Das saß, auch wenn Trump weiter stichelte, man solle niemals nie sagen. Carneys Körpersprache vermittelte kurz Unruhe, er konterte dennoch cool. Nein, Kanada werde seine Meinung da nicht ändern, sagte der Kanadier. Trump erinnerte auch an „einen kleinen Streit mit jemand anderem“, Selenskij, doch das sei „etwas ganz anderes“, gewesen. Dies sei „ein sehr freundschaftliches Gespräch“. Anders als den Präsidenten der von Russland überfallenen Ukraine scheint er den kanadischen Regierungschef immerhin zu respektieren; Carney leitete früher die Bank of Canada und die Bank of England.

Das Gespräch setzte sich offenbar auch ohne Reporter vergleichsweise zivilisiert fort. Carney sprach von einer konstruktiven Diskussion, Trump von einem guten Treffen – was man halt so sagt, wenn man einen Streit vorläufig nicht weiter öffentlich eskalieren lassen will. Über die Handelsschranken wird nach wie vor gesprochen, bisher ergebnislos. „Wir verhandeln zwischen souveränen Nationen und werden nur ein Abkommen anstreben und akzeptieren, das im besten Interesse Kanadas ist“, gab Carney vor seiner Heimreise bekannt.
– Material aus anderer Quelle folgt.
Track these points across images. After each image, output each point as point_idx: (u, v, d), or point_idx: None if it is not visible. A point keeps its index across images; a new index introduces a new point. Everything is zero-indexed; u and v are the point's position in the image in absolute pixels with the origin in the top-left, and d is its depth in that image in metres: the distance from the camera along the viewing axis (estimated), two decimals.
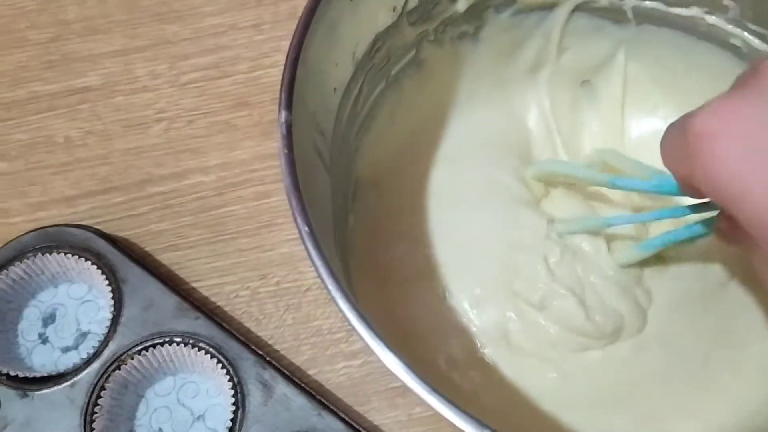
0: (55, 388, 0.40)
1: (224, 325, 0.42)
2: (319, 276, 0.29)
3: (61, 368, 0.41)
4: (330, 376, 0.44)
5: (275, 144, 0.49)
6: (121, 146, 0.50)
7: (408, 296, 0.41)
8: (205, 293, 0.46)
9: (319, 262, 0.29)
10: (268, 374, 0.41)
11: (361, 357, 0.44)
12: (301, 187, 0.30)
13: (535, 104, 0.45)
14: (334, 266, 0.29)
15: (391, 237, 0.42)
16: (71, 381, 0.41)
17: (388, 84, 0.42)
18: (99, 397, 0.40)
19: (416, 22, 0.40)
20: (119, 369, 0.41)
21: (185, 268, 0.46)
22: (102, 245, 0.44)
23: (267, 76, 0.51)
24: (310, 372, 0.44)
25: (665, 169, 0.31)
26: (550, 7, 0.42)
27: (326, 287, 0.28)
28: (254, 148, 0.49)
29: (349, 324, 0.28)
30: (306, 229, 0.29)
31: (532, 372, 0.39)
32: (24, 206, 0.48)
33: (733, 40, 0.40)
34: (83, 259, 0.43)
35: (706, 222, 0.36)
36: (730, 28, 0.40)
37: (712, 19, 0.40)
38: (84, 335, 0.44)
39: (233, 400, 0.40)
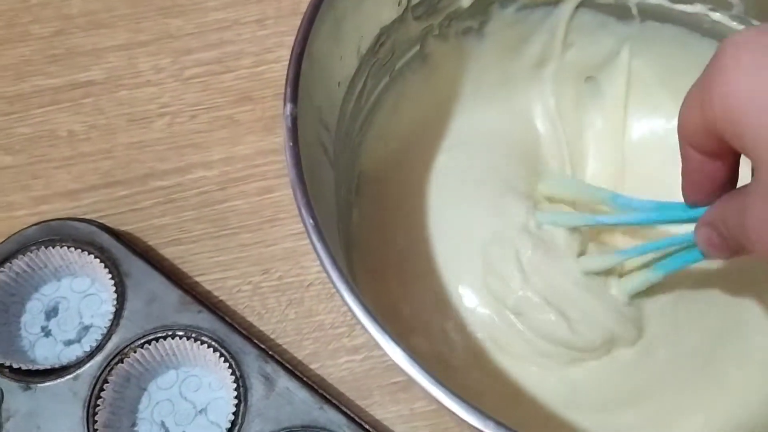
0: (58, 380, 0.41)
1: (227, 319, 0.42)
2: (324, 269, 0.29)
3: (64, 361, 0.41)
4: (332, 370, 0.44)
5: (278, 139, 0.50)
6: (125, 140, 0.50)
7: (409, 291, 0.41)
8: (208, 287, 0.46)
9: (324, 255, 0.29)
10: (271, 368, 0.41)
11: (363, 352, 0.44)
12: (306, 181, 0.30)
13: (539, 100, 0.45)
14: (338, 260, 0.29)
15: (394, 231, 0.42)
16: (74, 374, 0.41)
17: (392, 78, 0.42)
18: (102, 390, 0.40)
19: (421, 17, 0.40)
20: (122, 362, 0.41)
21: (188, 263, 0.46)
22: (105, 239, 0.44)
23: (270, 71, 0.51)
24: (313, 366, 0.44)
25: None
26: (555, 3, 0.42)
27: (331, 280, 0.29)
28: (257, 143, 0.49)
29: (354, 316, 0.28)
30: (311, 221, 0.29)
31: (532, 376, 0.39)
32: (27, 200, 0.49)
33: None
34: (86, 252, 0.43)
35: None
36: (734, 24, 0.39)
37: (716, 15, 0.40)
38: (86, 328, 0.44)
39: (235, 393, 0.40)
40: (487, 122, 0.44)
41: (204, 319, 0.42)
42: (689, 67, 0.42)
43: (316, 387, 0.41)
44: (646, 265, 0.40)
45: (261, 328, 0.45)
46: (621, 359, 0.40)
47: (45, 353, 0.43)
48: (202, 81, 0.51)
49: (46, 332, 0.44)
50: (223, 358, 0.41)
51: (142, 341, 0.41)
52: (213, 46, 0.52)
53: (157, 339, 0.41)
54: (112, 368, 0.41)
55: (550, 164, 0.44)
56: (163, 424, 0.42)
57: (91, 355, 0.41)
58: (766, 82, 0.24)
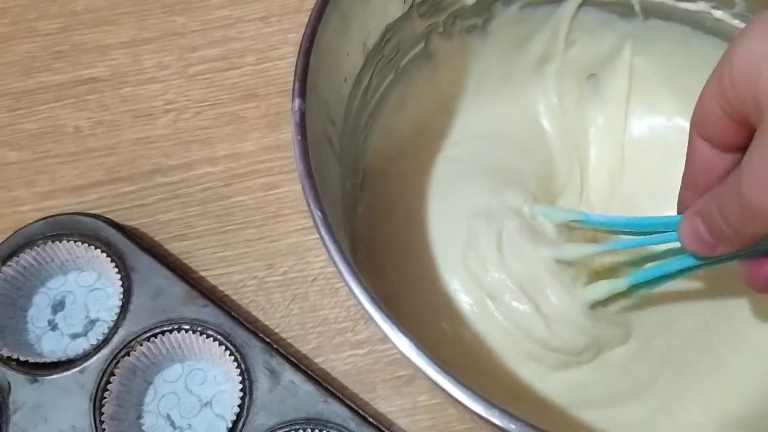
0: (65, 373, 0.41)
1: (232, 313, 0.43)
2: (333, 261, 0.29)
3: (71, 354, 0.41)
4: (336, 364, 0.44)
5: (283, 136, 0.50)
6: (130, 137, 0.50)
7: (411, 286, 0.41)
8: (213, 282, 0.46)
9: (332, 247, 0.29)
10: (275, 361, 0.41)
11: (366, 346, 0.44)
12: (314, 175, 0.30)
13: (542, 97, 0.45)
14: (345, 252, 0.30)
15: (396, 226, 0.42)
16: (81, 366, 0.41)
17: (397, 75, 0.42)
18: (108, 382, 0.41)
19: (426, 14, 0.41)
20: (128, 355, 0.41)
21: (193, 258, 0.47)
22: (112, 234, 0.44)
23: (275, 68, 0.52)
24: (317, 360, 0.44)
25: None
26: (558, 1, 0.42)
27: (339, 272, 0.29)
28: (262, 140, 0.50)
29: (362, 307, 0.28)
30: (319, 214, 0.29)
31: (528, 378, 0.39)
32: (33, 195, 0.49)
33: None
34: (93, 247, 0.44)
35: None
36: (736, 22, 0.40)
37: (718, 13, 0.40)
38: (93, 322, 0.44)
39: (240, 386, 0.40)
40: (490, 119, 0.45)
41: (209, 313, 0.42)
42: (691, 65, 0.43)
43: (320, 380, 0.41)
44: (613, 274, 0.39)
45: (266, 323, 0.45)
46: (616, 358, 0.40)
47: (51, 347, 0.44)
48: (206, 78, 0.52)
49: (53, 326, 0.44)
50: (228, 352, 0.41)
51: (148, 335, 0.42)
52: (217, 43, 0.52)
53: (163, 332, 0.42)
54: (118, 361, 0.41)
55: (556, 160, 0.45)
56: (168, 416, 0.42)
57: (97, 349, 0.41)
58: None
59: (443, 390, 0.27)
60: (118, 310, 0.42)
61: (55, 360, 0.41)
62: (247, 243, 0.47)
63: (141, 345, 0.41)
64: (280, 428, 0.39)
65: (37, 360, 0.41)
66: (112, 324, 0.42)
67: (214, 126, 0.50)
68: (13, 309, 0.44)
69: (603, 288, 0.38)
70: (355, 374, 0.44)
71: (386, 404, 0.43)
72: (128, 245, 0.44)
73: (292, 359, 0.42)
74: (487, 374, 0.39)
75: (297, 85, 0.32)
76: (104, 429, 0.40)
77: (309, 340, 0.45)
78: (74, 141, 0.50)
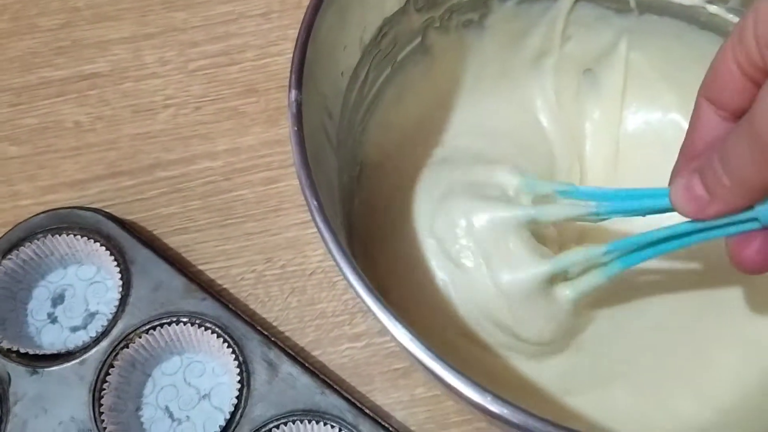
0: (65, 365, 0.41)
1: (230, 306, 0.43)
2: (328, 249, 0.29)
3: (71, 347, 0.42)
4: (333, 357, 0.44)
5: (282, 131, 0.50)
6: (130, 131, 0.51)
7: (405, 279, 0.41)
8: (212, 275, 0.46)
9: (328, 236, 0.29)
10: (273, 353, 0.41)
11: (364, 339, 0.45)
12: (311, 165, 0.31)
13: (538, 92, 0.45)
14: (342, 242, 0.30)
15: (391, 219, 0.43)
16: (80, 358, 0.41)
17: (393, 70, 0.42)
18: (107, 374, 0.41)
19: (423, 9, 0.41)
20: (127, 347, 0.41)
21: (193, 251, 0.47)
22: (112, 227, 0.45)
23: (274, 63, 0.52)
24: (315, 353, 0.44)
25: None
26: None
27: (335, 259, 0.29)
28: (262, 135, 0.50)
29: (359, 297, 0.29)
30: (315, 203, 0.30)
31: (511, 365, 0.39)
32: (33, 189, 0.49)
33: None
34: (92, 240, 0.44)
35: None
36: (730, 17, 0.40)
37: (713, 8, 0.40)
38: (92, 315, 0.45)
39: (239, 378, 0.41)
40: (487, 114, 0.45)
41: (208, 306, 0.42)
42: (686, 59, 0.43)
43: (318, 373, 0.41)
44: (590, 268, 0.37)
45: (264, 316, 0.45)
46: (589, 341, 0.40)
47: (51, 339, 0.44)
48: (207, 73, 0.52)
49: (53, 319, 0.45)
50: (226, 344, 0.41)
51: (147, 327, 0.42)
52: (218, 38, 0.53)
53: (161, 325, 0.42)
54: (117, 353, 0.41)
55: (553, 155, 0.45)
56: (167, 408, 0.42)
57: (97, 341, 0.42)
58: None
59: (443, 381, 0.27)
60: (117, 303, 0.43)
61: (55, 352, 0.41)
62: (248, 236, 0.47)
63: (140, 337, 0.42)
64: (277, 420, 0.40)
65: (38, 352, 0.41)
66: (111, 317, 0.42)
67: (214, 121, 0.51)
68: (14, 302, 0.44)
69: (579, 256, 0.36)
70: (353, 367, 0.44)
71: (383, 396, 0.43)
72: (127, 239, 0.44)
73: (290, 352, 0.42)
74: (469, 364, 0.39)
75: (294, 76, 0.32)
76: (103, 420, 0.40)
77: (307, 333, 0.45)
78: (75, 136, 0.51)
Immerhin will Trump gegenüber Kanada keine Gewalt anwenden

Die USA haben Kanada, einem ihrer wichtigsten Geschäftspartner, 25 Prozent Zoll auf Waren auferlegt, die im Rahmen des nordamerikanischen Freihandelsabkommens nicht zollfrei sind. Kanada verlangt umgekehrt Abgaben für US-Importe, kanadische Händler räumten bereits Whiskey oder Wein aus den USA aus ihren Regalen. Die Beziehung mit den USA, „die auf einer vertieften Integration unserer Volkswirtschaften und einer engen sicherheitspolitischen und militärischen Zusammenarbeit beruht, ist vorbei“, hatte Carney nach seinem Wahlerfolg gesagt. Kanada müsse seine Wirtschaft „von Grund auf neu gestalten“.

Bisher sind die USA sein mit Abstand bedeutendster Abnehmer, unter Carney will die Nation notgedrungen unabhängiger werden. Trumps Handelskrieg und die internationalen Spannungen sind voraussichtlich auch große Themen, wenn sich die Anführer der wichtigsten Industriestaaten zum G-7-Gipfel Mitte Juni in Kananaskis im kanadischen Bundesstaat Alberta treffen.
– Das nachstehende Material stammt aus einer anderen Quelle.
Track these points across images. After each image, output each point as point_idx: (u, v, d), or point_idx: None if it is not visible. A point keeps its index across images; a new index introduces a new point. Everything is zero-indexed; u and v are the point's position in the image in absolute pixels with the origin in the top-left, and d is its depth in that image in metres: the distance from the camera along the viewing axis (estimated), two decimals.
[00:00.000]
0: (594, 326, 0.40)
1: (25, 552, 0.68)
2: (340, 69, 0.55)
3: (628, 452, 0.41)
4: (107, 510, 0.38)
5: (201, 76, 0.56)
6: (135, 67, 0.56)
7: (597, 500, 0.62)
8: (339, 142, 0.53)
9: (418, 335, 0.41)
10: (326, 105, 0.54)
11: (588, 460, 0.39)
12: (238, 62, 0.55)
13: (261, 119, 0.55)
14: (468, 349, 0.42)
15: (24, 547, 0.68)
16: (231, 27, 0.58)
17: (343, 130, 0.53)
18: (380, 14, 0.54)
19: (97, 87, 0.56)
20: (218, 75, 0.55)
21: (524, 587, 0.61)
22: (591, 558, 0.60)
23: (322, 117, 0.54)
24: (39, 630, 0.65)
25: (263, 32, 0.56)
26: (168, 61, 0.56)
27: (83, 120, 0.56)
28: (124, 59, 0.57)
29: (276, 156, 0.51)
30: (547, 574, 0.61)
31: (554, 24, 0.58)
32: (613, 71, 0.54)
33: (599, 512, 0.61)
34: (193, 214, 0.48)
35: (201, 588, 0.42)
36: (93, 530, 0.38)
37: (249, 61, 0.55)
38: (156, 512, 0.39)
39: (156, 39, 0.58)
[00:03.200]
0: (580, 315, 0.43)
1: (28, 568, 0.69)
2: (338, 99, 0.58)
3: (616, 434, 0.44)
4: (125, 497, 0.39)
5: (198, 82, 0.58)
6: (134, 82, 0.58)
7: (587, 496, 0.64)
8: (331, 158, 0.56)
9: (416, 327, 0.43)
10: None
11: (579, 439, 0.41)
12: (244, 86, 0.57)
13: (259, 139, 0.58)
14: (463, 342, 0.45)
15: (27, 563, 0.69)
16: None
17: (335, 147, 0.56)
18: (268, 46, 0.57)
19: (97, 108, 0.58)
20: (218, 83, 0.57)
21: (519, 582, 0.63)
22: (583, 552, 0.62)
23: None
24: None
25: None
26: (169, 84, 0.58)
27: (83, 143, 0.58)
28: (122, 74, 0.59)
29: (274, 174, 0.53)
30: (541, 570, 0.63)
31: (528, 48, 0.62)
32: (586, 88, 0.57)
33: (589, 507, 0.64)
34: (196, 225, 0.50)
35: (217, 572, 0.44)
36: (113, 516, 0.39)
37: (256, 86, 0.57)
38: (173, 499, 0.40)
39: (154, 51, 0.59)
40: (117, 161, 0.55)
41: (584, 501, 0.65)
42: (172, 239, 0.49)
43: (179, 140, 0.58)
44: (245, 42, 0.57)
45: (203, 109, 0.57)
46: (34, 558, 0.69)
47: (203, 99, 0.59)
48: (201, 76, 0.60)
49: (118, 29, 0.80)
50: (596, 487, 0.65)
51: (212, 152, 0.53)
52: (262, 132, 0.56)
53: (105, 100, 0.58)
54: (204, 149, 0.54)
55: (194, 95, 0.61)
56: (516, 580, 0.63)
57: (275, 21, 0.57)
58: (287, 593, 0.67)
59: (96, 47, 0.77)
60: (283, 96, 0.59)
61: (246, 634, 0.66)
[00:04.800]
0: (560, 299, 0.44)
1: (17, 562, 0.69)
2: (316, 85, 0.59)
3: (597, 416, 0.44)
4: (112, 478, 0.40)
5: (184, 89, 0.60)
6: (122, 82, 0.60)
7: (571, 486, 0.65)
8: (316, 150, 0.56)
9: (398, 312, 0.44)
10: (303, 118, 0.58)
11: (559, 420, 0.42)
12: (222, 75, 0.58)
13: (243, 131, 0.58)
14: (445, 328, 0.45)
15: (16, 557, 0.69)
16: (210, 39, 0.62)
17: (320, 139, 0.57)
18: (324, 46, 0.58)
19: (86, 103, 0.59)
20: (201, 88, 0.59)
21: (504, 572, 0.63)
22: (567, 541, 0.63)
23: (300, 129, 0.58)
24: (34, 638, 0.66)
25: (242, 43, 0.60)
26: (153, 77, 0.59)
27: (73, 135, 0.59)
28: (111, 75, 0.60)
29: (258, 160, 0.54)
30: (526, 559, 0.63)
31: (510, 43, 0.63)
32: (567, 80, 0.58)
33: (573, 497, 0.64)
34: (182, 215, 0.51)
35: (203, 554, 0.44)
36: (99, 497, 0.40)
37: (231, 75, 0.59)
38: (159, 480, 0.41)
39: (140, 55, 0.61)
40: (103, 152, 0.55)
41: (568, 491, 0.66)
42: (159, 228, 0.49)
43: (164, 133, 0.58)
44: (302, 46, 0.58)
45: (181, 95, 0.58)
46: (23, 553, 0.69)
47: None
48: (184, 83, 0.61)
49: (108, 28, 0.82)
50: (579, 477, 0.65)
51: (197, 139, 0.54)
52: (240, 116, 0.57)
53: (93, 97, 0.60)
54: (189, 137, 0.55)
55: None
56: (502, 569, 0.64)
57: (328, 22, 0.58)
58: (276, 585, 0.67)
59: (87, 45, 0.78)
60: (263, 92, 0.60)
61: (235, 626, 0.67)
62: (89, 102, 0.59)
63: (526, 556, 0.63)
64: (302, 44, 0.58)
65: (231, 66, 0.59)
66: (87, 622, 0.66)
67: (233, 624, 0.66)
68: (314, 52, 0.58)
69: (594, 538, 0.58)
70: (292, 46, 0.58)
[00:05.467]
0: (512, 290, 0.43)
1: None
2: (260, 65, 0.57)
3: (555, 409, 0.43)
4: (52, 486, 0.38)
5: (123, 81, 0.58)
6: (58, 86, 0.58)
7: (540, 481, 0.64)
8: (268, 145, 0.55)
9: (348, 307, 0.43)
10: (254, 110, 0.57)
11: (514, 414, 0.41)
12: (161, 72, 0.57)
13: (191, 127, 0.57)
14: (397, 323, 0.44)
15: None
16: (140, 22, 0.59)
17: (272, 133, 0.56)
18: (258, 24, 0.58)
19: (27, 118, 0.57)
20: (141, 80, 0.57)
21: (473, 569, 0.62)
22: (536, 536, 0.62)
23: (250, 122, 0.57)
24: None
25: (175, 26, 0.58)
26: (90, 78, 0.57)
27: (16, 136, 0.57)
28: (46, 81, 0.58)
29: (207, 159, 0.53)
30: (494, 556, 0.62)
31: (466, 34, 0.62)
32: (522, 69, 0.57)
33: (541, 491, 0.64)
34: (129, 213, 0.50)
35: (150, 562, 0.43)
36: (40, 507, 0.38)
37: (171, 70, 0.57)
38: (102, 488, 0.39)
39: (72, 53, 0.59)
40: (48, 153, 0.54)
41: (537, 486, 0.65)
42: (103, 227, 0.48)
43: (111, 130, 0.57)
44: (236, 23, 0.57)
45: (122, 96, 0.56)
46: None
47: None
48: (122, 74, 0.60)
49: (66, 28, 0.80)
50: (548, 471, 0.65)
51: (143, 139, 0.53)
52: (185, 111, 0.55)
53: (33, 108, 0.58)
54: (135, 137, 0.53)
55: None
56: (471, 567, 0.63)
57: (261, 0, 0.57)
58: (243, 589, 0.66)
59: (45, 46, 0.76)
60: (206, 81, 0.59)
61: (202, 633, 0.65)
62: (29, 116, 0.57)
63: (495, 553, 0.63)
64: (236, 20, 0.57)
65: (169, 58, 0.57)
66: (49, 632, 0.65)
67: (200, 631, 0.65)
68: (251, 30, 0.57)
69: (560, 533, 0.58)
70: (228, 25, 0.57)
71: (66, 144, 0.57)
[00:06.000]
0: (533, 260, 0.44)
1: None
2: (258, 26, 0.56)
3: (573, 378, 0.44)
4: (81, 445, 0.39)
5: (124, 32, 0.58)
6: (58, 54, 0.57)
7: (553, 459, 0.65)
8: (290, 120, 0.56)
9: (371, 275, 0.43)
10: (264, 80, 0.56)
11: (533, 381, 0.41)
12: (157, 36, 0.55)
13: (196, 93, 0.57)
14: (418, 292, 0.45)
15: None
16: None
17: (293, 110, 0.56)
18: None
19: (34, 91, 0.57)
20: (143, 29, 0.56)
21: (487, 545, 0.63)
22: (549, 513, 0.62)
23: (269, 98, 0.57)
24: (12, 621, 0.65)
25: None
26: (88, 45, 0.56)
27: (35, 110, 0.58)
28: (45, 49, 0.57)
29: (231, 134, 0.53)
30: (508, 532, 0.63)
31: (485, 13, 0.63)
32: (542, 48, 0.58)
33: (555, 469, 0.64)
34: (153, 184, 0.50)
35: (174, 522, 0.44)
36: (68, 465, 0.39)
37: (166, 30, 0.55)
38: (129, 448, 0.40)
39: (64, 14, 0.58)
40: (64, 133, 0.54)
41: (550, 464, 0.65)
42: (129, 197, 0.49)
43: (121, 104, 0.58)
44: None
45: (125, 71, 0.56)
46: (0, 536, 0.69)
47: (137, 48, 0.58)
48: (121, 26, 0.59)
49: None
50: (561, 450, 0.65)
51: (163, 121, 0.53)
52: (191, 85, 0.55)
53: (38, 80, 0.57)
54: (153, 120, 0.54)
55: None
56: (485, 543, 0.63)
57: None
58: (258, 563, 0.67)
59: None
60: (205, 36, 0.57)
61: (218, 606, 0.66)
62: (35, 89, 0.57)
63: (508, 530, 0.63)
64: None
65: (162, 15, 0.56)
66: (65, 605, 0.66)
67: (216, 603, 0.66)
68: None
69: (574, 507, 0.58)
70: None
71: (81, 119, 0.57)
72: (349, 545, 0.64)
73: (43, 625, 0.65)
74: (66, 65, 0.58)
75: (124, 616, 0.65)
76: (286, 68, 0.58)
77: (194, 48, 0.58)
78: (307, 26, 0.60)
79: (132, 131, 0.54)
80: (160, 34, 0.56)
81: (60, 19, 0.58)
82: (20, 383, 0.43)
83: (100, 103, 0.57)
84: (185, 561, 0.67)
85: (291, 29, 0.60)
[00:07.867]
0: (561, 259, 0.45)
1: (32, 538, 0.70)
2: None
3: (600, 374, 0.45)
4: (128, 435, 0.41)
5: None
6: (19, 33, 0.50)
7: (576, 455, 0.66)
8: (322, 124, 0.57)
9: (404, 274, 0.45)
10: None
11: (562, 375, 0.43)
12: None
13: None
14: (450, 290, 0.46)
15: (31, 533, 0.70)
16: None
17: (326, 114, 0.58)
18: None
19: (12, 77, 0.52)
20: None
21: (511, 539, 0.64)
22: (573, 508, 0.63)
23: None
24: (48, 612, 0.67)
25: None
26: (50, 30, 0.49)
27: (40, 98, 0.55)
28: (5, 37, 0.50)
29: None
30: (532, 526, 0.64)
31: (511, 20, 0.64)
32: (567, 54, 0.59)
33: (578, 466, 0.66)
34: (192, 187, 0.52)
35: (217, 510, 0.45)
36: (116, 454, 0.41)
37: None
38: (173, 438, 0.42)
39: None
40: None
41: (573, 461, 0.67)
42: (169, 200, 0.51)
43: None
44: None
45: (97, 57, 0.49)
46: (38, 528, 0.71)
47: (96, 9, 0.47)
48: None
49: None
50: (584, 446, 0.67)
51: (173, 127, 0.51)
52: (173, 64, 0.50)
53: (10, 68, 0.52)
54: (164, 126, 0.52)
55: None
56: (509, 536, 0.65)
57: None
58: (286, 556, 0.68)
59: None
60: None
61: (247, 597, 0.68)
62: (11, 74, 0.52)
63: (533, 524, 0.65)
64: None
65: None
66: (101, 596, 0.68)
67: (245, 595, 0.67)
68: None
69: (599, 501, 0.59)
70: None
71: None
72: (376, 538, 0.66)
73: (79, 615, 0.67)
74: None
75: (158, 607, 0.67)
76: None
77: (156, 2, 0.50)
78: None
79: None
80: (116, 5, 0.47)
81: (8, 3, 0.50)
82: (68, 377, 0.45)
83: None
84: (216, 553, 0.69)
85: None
Am Wochenende hatte Trump übrigens beim Sender NBC versichert, dass er nicht gedenke, im Fall Kanada Gewalt anzuwenden. „Ich sehe es nicht bei Kanada“, sagte er. „Ich kann es einfach nicht sehen.“ So weit ist es bei ihm gekommen, dass solche Fragen gestellt werden. Am Montag wiegelte er später ab, man komme mit Kanada und Mexiko eigentlich gut zurecht. „Sie müssen nur ein bisschen mehr Geld bezahlen.“ Im privaten Gespräch bat Carney ihn, Kanada nicht mehr den 51. Bundesstaat zu nennen, wie er anschließend verriet. Anders als seinen Vorgänger Trudeau nennt ihn Trump auch nicht „Gouverneur“, immerhin.